There remains a need for a process for producing highly crimped
pneumatically drawn conjugate fibers that can impart high levels of
crimps even for fine denier fibers and even at high speed
production rates without requiring additional and onerous
manufacturing steps.
SUMMARY OF THE INVENTION
The present invention provides a highly crimpable conjugate
spunbond fiber comprising a propylene polymer component and an
ethylene polymer component, wherein each of the components occupies
a distinct section for substantially the entire length of the
spunbond fiber. The propylene polymer component contains a
propylene polymer having a melt flow rate between about 50 g/10
min. and 200 g/10 min. as measured in accordance with ASTM D1238,
Testing Condition 230/2.16 and is selected from homopolymers and
copolymers of propylene and blends thereof, and the ethylene
polymer component contains an ethylene polymer which is selected
from homopolymers and copolymers of ethylene. Additionally provided
is a nonwoven web containing the conjugate spunbond fibers.
The present conjugate fibers are highly crimpable even at fine
deniers, providing a soft, high loft nonwoven web. As such, the
nonwoven webs produced from the conjugate fibers are highly useful
as various parts for disposable articles, including diapers,
sanitary napkins, incontinence products, wipes, cover materials,
garment materials, filters and the like.
The term "conjugate fibers" refers to fibers containing at least
two polymeric components which are arranged to occupy distinct
sections for substantially the entire length of the fibers. The
conjugate fibers are formed by simultaneously extruding at least
two molten polymeric component compositions as a plurality of
unitary multicomponent filaments or fibers from a plurality of
capillaries of a spinneret. The term "fine denier fibers" refers to
fibers having a weight-per-unit length of less than about 2.5
denier (2.8 dtex). The term "webs" as used herein refers to fibrous
webs and fabrics.
BRIEF DESCRIPTION OF THE DRAWINGS
FIG. 1 illustrates a suitable process for producing the conjugate
fiber and the nonwoven web of the invention.
FIGS. 2, 4, 6 and 8 illustrate magnified views of bicomponent
spunbond fibers that contain the high melt flow rate propylene
polymer of the present invention.
FIGS. 3, 5, 7 and 9 illustrate magnified views of bicomponent
spunbond fibers that contain a conventional propylene polymer for
spunbond fibers.
FIG. 10 graphically illustrates the bulk difference resulting from
utilizing conventional and high melt flow rate propylene
polymers.
DETAILED DESCRIPTION OF THE INVENTION
The present invention provides highly crimpable conjugate spunbond
fibers and highly crimped conjugate spunbond fibers produced
therefrom. Additionally provided is a lofty or bulky spunbond
nonwoven fiber web containing the crimped conjugate fibers. The
present invention also provides a process for producing highly
crimped conjugate spunbond fibers and lofty, low-density nonwoven
fiber webs. The conjugate spunbond fibers can be produced to have a
high level of crimps even at fine deniers and even when the fibers
are produced at a high production rate.

########

SHORT TASK 1: In the passage on conjugate spunbond fibers, duplicate the wording from "The present conjugate" to "and the like.".
SHORT TASK 2: According to the passage on conjugate spunbond fibers, why are the nonwoven webs made from these fibers highly useful in disposable articles? Answer in one to three sentences.
SHORT TASK 3:
Answer these questions from the passage on conjugate spunbond fibers:
(a) What melt flow rate range does the propylene polymer have?
(b) Below what weight-per-unit length does a fiber count as a fine denier fiber?
(c) What does FIG. 10 show?
You won't need the records to complete any of this.

RECORDS SHOWN:
########

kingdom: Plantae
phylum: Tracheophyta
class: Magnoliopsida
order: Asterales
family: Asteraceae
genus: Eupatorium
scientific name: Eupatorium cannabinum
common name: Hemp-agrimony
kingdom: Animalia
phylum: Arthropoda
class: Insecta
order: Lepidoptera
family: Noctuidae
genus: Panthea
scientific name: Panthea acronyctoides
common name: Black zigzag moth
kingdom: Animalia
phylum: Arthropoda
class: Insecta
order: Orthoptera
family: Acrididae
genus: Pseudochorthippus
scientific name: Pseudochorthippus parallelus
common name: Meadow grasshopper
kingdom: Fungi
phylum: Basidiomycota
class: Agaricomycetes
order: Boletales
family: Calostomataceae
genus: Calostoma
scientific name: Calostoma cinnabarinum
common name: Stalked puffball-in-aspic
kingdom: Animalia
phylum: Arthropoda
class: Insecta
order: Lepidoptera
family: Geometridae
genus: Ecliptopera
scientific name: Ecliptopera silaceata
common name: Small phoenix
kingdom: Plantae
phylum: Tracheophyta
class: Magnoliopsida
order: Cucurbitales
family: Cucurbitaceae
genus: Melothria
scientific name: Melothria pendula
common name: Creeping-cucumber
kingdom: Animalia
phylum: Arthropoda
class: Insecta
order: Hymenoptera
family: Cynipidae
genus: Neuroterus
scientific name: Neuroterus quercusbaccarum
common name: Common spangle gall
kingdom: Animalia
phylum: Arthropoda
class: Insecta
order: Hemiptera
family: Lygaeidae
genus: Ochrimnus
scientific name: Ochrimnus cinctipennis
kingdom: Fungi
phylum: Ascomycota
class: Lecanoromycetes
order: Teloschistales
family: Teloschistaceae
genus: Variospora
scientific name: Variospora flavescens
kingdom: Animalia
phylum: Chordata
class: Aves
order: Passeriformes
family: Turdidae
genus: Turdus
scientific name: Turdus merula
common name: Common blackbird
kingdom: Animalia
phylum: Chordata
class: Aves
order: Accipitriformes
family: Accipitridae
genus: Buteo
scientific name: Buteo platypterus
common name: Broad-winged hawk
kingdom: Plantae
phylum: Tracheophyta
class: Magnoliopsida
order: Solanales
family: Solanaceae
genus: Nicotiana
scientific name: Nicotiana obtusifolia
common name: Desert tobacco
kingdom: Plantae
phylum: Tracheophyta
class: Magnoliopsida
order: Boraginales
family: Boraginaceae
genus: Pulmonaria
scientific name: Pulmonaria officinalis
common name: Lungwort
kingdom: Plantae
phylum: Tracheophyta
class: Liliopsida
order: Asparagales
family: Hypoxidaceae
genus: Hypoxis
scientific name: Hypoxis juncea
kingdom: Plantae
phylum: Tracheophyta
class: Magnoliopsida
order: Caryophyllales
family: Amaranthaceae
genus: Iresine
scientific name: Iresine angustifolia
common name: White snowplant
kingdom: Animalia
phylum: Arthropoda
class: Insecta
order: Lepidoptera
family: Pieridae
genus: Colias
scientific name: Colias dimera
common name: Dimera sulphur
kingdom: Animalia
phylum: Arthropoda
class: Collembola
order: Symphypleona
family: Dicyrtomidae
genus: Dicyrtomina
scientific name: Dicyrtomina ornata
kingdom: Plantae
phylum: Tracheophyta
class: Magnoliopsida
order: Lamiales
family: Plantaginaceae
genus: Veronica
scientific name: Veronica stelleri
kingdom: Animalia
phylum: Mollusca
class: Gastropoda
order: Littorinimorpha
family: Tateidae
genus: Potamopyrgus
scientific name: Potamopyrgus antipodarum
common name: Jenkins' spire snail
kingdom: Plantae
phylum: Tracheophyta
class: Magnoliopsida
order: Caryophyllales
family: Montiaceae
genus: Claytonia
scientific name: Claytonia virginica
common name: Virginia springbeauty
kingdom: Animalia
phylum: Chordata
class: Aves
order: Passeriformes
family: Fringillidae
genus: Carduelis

########

EXERCISE ANSWER 1:
The present conjugate fibers are highly crimpable even at fine
deniers, providing a soft, high loft nonwoven web. As such, the
nonwoven webs produced from the conjugate fibers are highly useful
as various parts for disposable articles, including diapers,
sanitary napkins, incontinence products, wipes, cover materials,
garment materials, filters and the like.

EXERCISE ANSWER 2: The conjugate fibers are highly crimpable even at fine deniers, so they give a soft, high loft nonwoven web. That makes the webs highly useful as parts of disposable articles.

EXERCISE ANSWER 3:
(a) Between about 50 g/10 min. and 200 g/10 min., measured under ASTM D1238, Testing Condition 230/2.16.
(b) Less than about 2.5 denier (2.8 dtex).
(c) The bulk difference that comes from using conventional propylene polymers versus high melt flow rate propylene polymers.